More women tech entrepreneurs just what industry needs

Software development has long been known as a “boys’ club” but women leaders are making their mark on the industry too. Their perspectives may be what the field needs to build more sustainable successes.

“Silicon Valley entrepreneurs may sprint from idea to minimum viable product in as little as three weeks, then seek funding,” said engineer and serial entrepreneur Mona Datt.

The founder of legal research analytics platform Loom Analytics said women take time to do market research and otherwise lay foundations before building a product and a business. “In my opinion, women bring stability,” she said.

Natalie Worsfold, product manager at case-scenario-modelling software startup CounterMeasure (a play on Counter Tax Lawyers, CounterMeasure’s “incubator” where Worsfold works as a tax litigator), echoes Datt’s sentiments, noting that women are better than men at listening, empathy, seeking advice and building relationships. However, “there are fewer women in the legal technology space,” she said.

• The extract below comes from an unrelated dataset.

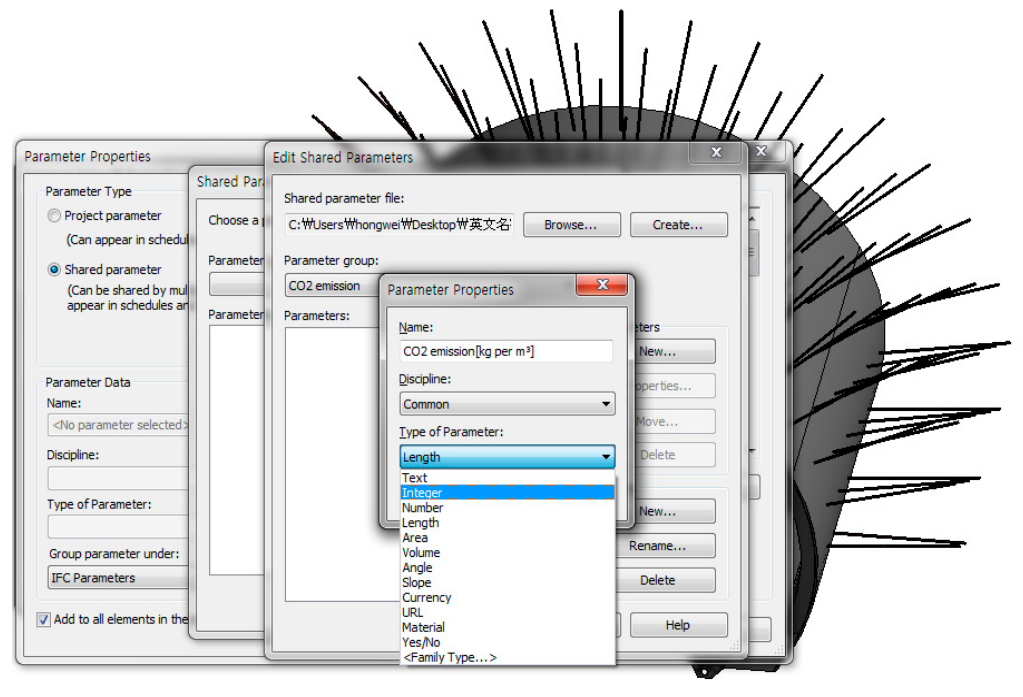
Figure 5. Editing parameter of CO 2 emission factor.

Technology companies commonly ship viable, less-than-perfect software. Feedback from users helps developers improve the software faster than they could if they kept working on it in-house. Worsfold knows this, and still has difficulty with this facet of software development. “It’s hard to ship something imperfect that’s helpful for 70 per cent of your customers.”

Some visitors to Counter Tax experience confusion when they learn the law firm office also houses a software development company. “People don’t seem to understand who we are,” she said. “Our situation requires a little more explanation.”

Laura van Wyngaarden serves as chief operating officer of contract analysis tool developer Diligen Software, a graduate of a better-known incubator, Ryerson University’s Legal Innovation Zone. She noted another method of improving the product: integrating with other systems that lawyers use.

In 2018, Diligen integrated with case and practice management system Clio, as well as document management system NetDocuments. “NetDocuments clients can bring documents from their document management system directly into Diligen for review,” van Wyngaarden said.

Iteration is the name of the software development game, especially when the developer breaks new ground. For example, client feedback prompted Datt’s team to facilitate research into questions like these:

  • What types of cases have judges heard?
  • What litigation have specific companies engaged in?
  • What lawyers have represented them?

“You develop your arguments differently depending on the history,” she explained.

Lawyers don’t perform risk and decision analysis in any consistent way, so CounterMeasure is creating a tool to facilitate this analysis. “It’s a countermeasure against bias, or falling in love with your case,” Worsfold explained, adding that a better case structure helps lawyers “see outcomes for clients in terms of dollars and cents.”

Lawyers and developers must work side by side to ensure the software they create is relevant to users. “The lines are deliberately blurred,” Worsfold said of CounterMeasure’s office setup. “We develop the product using a constant feedback loop.”

Datt employs lawyers but she also runs her transcription company eDecree out of the same office. Profits from eDecree funded Loom’s foray into the market.

Women may find themselves accumulating familiar entrepreneurship stories. Officially, Loom Analytics came by its name as a reference to many threads of data being woven together to form patterns. In fact? “We had to pick a name off a whiteboard at 1 a.m. the night before we launched the company, and Loom Analytics was the only name on the whiteboard that was not trademarked,” Datt said.

Datt decried the “you can have it all” women’s lib attitude. She limits her workdays to nine hours. She’s grateful that her mother-in-law lives with the family, which includes 9- and 5-year-old girls. She totes her laptop to tackle work during any spare moment she can find.

“You cannot do it all alone,” Datt insisted. “You have to make choices. If Loom doesn’t grow at the pace it could because I have kids and the other business, that’s OK.”

Van Wyngaarden understands Datt’s perspective. “For any entrepreneur building and running a company, it requires an absolute commitment,” she said.

When asked how other lawyers might add technology entrepreneurship to their portfolio, Worsfold said. “I got into this through my interest in process improvement. If you see a problem and know other people are also experiencing the problem, be willing to explore options and find solutions. Too few people talk about the problems in the practice of law.”